I thought this would be a C-programmers-only problem, but github displays a message in the commit view:

\ No newline at end of file 

for a PHP file. I understand the preprocessor thing explained in this thread, but what has this to do with PHP? Is it the same include() thing or is it related to the \r\n vs \n topic? What is the point in having a new line at the end of a file?

asked Aug 14, 2011 at 19:29
Philipp Stephan Philipp Stephan
3,270 2 2 gold badges 15 15 silver badges 8 8 bronze badges
Duplicate from SO: stackoverflow.com/questions/729692/…
Dec 31, 2018 at 12:55

If you cat the file, the next prompt will be appended to the final «line» if it does not end with a newline.

Jul 4, 2019 at 1:24

7 Answers 7

It’s not about adding an extra newline at the end of a file, it’s about not removing the newline that should be there.

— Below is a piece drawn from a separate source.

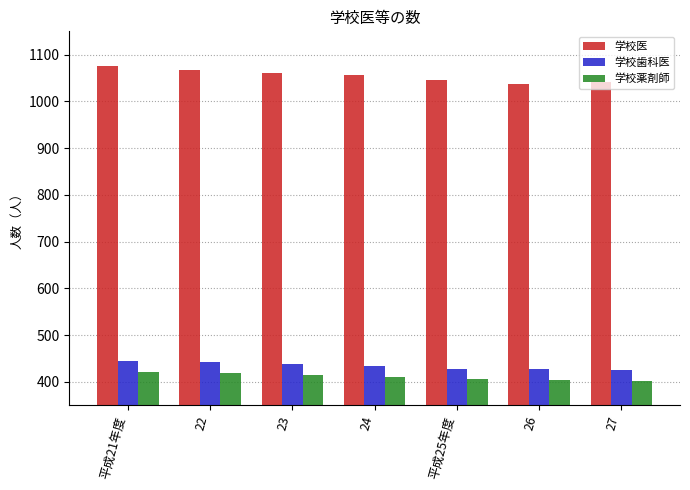

Is the value of 学校歯科医 at 26 greater than the value of 学校医 at 27?

No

A text file, under unix, consists of a series of lines, each of which ends with a newline character ( \n ). A file that is not empty and does not end with a newline is therefore not a text file.

Utilities that are supposed to operate on text files may not cope well with files that don’t end with a newline; historical Unix utilities might ignore the text after the last newline, for example. GNU utilities have a policy of behaving decently with non-text files, and so do most other modern utilities, but you may still encounter odd behavior with files that are missing a final newline¹.

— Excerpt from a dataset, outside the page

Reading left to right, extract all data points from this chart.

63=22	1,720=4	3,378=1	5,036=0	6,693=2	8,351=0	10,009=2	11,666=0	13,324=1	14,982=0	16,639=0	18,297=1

With GNU diff, if one of the files being compared ends with a newline but not the other, it is careful to note that fact. Since diff is line-oriented, it can’t indicate this by storing a newline for one of the files but not for the others — the newlines are necessary to indicate where each line in the diff file starts and ends. So diff uses this special text \ No newline at end of file to differentiate a file that didn’t end in a newline from a file that did.

By the way, in a C context, a source file similarly consists of a series of lines. More precisely, a translation unit is viewed in an implementation-defined as a series of lines, each of which must end with a newline character (n1256 §5.1.1.1). On unix systems, the mapping is straightforward. On DOS and Windows, each CR LF sequence ( \r\n ) is mapped to a newline ( \n ; this is what always happens when reading a file opened as text on these OSes). There are a few OSes out there which don’t have a newline character, but instead have fixed- or variable-sized records; on these systems, the mapping from files to C source introduces a \n at the end of each record. While this isn’t directly relevant to unix, it does mean that if you copy a C source file that’s missing its final newline to a system with record-based text files, then copy it back, you’ll either end up with the incomplete last line truncated in the initial conversion, or an extra newline tacked onto it during the reverse conversion.

¹ Example: the output of GNU sort on non-empty files always ends with a newline. So if the file foo is missing its final newline, you’ll find that sort foo | wc -c reports one more byte than cat foo | wc -c . The read builtin of sh is required to return false if the end-of-file is reached before the end of the line is reached, so you’ll find that loops such as while IFS= read -r line; do . ; done skip an unterminated line altogether.